Play the saw in six weeks

playing the saw

playing the saw

Here’s a brief tutorial on the musical saw, a European skiffle instrument with a haunting, almost voice-like sound:

1) Any old saw?
2) How to make the saw sing
3) Developing your ear

Ethereal skiffle

The sound of the saw is so unexpectedly beautiful, some listeners find it hard to believe where it’s coming from. Played well, the saw really does sing. Its brilliant, ethereal sound is rather like the sound of a human voice. Saw players stroke the edge of the saw with a cello or bass bow (sometimes home-made) to make it vibrate. Occasionally they percuss it with a soft beater. They bend the instrument to swoop from one pitch to another, giving the instrument its characteristic portamento sound.
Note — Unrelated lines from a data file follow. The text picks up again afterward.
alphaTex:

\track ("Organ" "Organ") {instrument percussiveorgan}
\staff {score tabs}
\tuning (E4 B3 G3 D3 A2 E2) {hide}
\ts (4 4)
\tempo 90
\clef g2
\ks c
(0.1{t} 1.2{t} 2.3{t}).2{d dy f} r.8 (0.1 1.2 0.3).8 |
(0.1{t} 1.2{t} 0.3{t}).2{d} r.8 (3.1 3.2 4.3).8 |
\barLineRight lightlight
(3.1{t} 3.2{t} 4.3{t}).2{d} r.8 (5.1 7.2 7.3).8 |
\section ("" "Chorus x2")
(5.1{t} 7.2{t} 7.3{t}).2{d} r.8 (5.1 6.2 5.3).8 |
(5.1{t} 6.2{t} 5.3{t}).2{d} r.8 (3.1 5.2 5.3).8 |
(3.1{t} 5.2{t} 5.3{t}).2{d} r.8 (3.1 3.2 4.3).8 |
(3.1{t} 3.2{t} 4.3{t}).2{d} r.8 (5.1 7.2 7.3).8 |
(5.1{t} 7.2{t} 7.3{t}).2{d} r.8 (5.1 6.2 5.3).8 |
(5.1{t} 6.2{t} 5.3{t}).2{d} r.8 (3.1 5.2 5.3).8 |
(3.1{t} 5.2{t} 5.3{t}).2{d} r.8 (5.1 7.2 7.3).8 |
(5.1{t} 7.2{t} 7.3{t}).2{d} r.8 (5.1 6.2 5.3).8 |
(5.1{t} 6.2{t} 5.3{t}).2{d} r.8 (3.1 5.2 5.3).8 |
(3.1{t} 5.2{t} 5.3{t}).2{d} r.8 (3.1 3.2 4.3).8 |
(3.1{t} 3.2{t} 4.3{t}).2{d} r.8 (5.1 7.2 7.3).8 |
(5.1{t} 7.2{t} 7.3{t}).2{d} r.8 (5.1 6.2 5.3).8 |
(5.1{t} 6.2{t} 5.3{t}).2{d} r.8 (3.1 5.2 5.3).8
The musical saw is a wonderful ’skiffle instrument’ – a cheap, everyday object that has been appropriated by musicians who have no money to buy classical instruments. I’ve encountered players of this traditional European instrument in Britain, Holland and the USA.

I have been playing the saw for around twenty years. As a kid, I was taught the rudiments of the instrument by musician Bunny Nunn. He gave me a lesson in exchange for the saw in our garage (which I later found out was a rather good one). Over the last few years, I’ve been incorporating it into some of my live shows. It’s been seen in Richard Wiseman and Simon Singh’s Theatre of Science and in various shows for the Brighton Festival Fringe. I’ve also tutored some fellow musicians to play the saw, including the instrumentalists from Stomp. This company used an ensemble of saws in The Lost and Found Orchestra, a show which premiered to at the Brighton Festival 2006, reappearing at the South Bank Centre, January 2009.

If you’re interested in learning the saw, the following pages should help you to get started:

musical saw

Examples of saw playing

You can see and hear some examples of my saw playing in the Reverb Jam on this site. I’ll try to post some more examples over the next few weeks.

An example of saw playing that’s easy to come by is in the film ‘Delicatessen’. One of the central characters plays the saw beautifully on his roof. Occasionally, I’ve heard what I think is percussive saw playing on recordings by the chanteuse Edith Piaf.

I’ve heard that saw playing is still quite common in Holland, for instance in bars in Amsterdam. My grandfather Emlyn was a saw player – sadly he died many years before I was born.